§ **FRAGMENTO**
—————

Una fotoperiodista que no puede salir a capturar imágenes consigue nuevas formas, unas muy suyas, para contar historias. Mairet Chourio muestra en esta fotocrónica su cotidianidad durante la cuarentena para contener el coronavirus, al tiempo que reflexiona sobre la mirada que ha desarrollado en esas cuatro paredes. Otra de nuestras #HistoriasDeCuarentena
Puedo contar y registrar miles de historias de otros. Pero cuando me toca contar la mía titubeo, porque no me parece relevante. Me gusta que otros sean los protagonistas de lo que hoy se vive en Venezuela, para así darme cuenta de que existen muchas cosas más allá de las que ven mis ojos.
Cuando aquel 15 de marzo decretaron la cuarentena y me dijeron que me avisarían cuándo salir a trabajar, en ese instante, me llené de angustia y ansiedad porque para un fotoperiodista su trabajo está en la calle. Pensé: ¿Cómo puedo seguir haciendo mi trabajo? Me sentía inútil quedándome en mi casa, sin nada que aportar para dejar registro de lo que está pasando.
Fue cuando decidí hacer un diario fotográfico que narrara mi confinamiento. Claro, hay días en los que la incertidumbre y el desespero quieren ganar terreno y me permito sentirme así, desahogarme y avanzar. Pienso que cubrí por más de cuatro años la fuente de sucesos y siempre iba tomar fotos a la morgue. Allá variaban los personajes y aquí, en mi casa, no, pero tengo el reto de mirarlos o capturarlos de otra manera.
Si algo tengo que agradecer de esta cuarentena, es que ahora cuando salgo observo más. Miro a todos lados y adonde voltee siempre veo una historia.
Hubo un tiempo que también me quedaba en casa todos los días: cuando esperaba un cupo en la universidad. Los días eran todos iguales, rutinarios. No me gustaba dormir hasta tarde porque me sentía mal, me ponía triste. Prefería levantarme temprano, asomarme por la ventana, respirar y ver el panorama. En aquel entonces no sabía que estudiaría fotografía y que eso sería una conexión o señal de cuánto disfruto ver y congelar momentos, así sea que solo queden en mi mente.
Ahora cuando son las 7:30 de la mañana y ya no me encuentro a gusto en mi cama, me levanto, veo por la ventana y tomo una foto.

—————

§ **DATOS PROPORCIONADOS**
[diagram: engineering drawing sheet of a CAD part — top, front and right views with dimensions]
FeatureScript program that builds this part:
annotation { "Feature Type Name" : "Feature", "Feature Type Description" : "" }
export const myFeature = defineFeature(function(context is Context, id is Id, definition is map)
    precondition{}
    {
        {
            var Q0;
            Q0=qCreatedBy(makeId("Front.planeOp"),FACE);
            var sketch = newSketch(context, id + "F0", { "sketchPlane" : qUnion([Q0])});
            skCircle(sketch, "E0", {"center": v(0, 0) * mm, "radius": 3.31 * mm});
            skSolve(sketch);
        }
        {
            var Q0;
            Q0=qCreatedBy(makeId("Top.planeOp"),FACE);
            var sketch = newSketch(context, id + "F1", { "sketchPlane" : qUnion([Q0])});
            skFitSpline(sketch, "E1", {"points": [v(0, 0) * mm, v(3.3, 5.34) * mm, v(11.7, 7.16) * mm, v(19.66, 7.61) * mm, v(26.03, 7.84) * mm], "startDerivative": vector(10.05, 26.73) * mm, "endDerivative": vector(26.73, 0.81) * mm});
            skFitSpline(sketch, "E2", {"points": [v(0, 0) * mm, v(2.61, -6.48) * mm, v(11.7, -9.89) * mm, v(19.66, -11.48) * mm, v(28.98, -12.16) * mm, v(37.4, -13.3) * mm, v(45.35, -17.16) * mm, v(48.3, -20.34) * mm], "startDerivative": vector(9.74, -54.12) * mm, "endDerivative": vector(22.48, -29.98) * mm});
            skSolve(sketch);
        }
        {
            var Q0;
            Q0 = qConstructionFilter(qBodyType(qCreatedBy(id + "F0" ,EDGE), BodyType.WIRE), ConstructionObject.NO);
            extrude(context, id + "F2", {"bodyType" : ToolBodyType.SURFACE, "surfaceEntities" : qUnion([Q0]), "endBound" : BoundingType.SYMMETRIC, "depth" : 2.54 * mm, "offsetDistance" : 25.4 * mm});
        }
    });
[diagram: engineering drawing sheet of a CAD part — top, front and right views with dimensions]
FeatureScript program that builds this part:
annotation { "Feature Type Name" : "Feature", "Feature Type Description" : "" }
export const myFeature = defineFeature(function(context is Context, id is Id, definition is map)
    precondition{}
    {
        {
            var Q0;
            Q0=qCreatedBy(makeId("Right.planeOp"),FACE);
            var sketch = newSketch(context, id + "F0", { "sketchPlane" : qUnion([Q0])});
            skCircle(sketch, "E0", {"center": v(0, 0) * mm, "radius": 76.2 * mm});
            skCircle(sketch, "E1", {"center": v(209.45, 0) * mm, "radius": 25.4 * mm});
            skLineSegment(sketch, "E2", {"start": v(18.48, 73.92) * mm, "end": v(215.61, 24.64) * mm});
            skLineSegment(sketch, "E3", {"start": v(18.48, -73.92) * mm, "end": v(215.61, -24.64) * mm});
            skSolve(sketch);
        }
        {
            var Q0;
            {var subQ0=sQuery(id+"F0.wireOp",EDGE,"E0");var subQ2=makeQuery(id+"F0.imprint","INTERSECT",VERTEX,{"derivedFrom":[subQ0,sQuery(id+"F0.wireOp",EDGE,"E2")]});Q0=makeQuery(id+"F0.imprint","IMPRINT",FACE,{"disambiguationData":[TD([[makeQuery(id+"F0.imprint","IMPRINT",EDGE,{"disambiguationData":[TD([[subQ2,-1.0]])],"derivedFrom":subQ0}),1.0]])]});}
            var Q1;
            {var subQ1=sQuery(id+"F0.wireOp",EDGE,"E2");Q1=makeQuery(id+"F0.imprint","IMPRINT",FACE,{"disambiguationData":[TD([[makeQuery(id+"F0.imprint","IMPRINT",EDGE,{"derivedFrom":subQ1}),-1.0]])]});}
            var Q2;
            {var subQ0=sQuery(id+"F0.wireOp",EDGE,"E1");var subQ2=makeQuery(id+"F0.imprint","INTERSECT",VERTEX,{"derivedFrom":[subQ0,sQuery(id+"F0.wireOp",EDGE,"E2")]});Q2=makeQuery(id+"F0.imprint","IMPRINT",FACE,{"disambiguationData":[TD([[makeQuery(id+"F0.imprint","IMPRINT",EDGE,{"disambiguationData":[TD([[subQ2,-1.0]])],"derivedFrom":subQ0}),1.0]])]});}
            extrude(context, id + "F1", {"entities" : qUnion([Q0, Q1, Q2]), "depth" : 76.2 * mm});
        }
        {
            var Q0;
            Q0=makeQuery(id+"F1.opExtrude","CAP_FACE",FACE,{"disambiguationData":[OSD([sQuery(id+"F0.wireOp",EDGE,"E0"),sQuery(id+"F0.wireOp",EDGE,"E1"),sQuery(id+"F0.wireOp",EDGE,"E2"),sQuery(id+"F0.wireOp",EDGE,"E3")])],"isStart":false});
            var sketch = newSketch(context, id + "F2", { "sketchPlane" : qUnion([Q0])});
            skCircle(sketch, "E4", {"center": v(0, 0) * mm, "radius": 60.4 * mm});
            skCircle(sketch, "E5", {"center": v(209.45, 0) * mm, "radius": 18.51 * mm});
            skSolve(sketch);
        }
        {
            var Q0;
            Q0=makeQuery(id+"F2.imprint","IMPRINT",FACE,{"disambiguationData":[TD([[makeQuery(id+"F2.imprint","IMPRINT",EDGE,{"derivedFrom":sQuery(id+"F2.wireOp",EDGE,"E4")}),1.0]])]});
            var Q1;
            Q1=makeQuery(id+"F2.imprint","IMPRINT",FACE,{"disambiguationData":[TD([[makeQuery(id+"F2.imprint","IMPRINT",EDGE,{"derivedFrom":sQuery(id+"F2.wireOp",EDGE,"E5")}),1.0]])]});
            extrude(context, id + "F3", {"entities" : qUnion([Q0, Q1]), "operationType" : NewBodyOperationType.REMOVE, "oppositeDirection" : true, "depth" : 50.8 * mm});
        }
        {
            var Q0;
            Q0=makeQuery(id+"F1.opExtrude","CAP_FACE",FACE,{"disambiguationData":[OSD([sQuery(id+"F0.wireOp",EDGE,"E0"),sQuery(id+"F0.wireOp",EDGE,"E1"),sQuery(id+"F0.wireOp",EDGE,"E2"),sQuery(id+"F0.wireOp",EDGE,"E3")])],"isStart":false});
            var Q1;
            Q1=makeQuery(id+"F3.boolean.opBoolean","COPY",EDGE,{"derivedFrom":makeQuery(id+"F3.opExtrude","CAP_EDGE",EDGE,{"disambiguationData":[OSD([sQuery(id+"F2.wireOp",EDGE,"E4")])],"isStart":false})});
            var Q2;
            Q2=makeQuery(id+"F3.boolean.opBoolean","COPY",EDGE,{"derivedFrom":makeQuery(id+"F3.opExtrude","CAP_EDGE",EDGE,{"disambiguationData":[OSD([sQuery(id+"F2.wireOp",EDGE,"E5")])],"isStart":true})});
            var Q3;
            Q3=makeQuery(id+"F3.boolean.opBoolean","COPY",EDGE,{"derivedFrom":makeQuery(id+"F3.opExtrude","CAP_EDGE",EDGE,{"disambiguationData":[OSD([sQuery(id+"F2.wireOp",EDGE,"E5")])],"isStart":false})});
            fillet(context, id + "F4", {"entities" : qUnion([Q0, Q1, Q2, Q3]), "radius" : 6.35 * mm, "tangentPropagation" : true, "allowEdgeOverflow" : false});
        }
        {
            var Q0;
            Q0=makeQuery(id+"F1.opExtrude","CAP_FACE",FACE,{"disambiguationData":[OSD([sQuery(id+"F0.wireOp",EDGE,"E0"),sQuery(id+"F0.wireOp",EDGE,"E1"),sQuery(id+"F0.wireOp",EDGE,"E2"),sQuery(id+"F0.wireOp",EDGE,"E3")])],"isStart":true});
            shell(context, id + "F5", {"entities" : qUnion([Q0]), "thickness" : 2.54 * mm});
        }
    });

—————

§ **USANDO LA INFORMACIÓN**
1. ¿Puedes resumir en dos oraciones el fragmento sobre la cuarentena de la fotoperiodista?
2. Continúa el fragmento sobre la cuarentena de la fotoperiodista desde donde se detiene.
Las entradas no guardan ninguna relación con el fragmento.

§ **RESULTADOS DEL EJERCICIO**
1. Mairet Chourio, fotoperiodista, se llenó de angustia cuando el 15 de marzo decretaron la cuarentena y no pudo salir a trabajar, así que decidió hacer un diario fotográfico de su confinamiento. Agradece que ahora, cuando sale, observa más, y cada mañana a las 7:30 se levanta, mira por la ventana y toma una foto.

2.
El sol entra e ilumina toda la sala. Días radiantes que nos hacen pensar en la playa. Pero hay otros tantos grises, agobiantes, donde la mayor preocupación es saber cuándo llegará el agua o cuándo volverá la electricidad. Cuando por fin sucede, la angustia desaparece o no hay tiempo de ocuparse en ello; hay que ocuparlo en almacenar, limpiar y sobretodo lavar.
Aunque todo parezca rutinario, siempre hay algo diferente. Esa distinción la dan los vendedores ambulantes. Ellos, que cuando ya tienen que cerrar o recoger sus puestos por órdenes de la policía, recorren los 16 bloques que están en la parte alta de La Vega, Caracas. En cada uno entran con sus cestas a cuestas y gritan con una peculiar cantado:
«Lavansán, jabón líquido, cloro», «amiga, llegó el clorero», «mortadela de pollo», «mira que sí hay pago móvil» y «plátanos por el cambio».
Siempre los escucho, los veo y a veces hablo con ellos. Me gusta saber cómo sobrellevan esta cuarentena, si no temen contagiarse, por qué hay niños trabajando, cómo es su día a día.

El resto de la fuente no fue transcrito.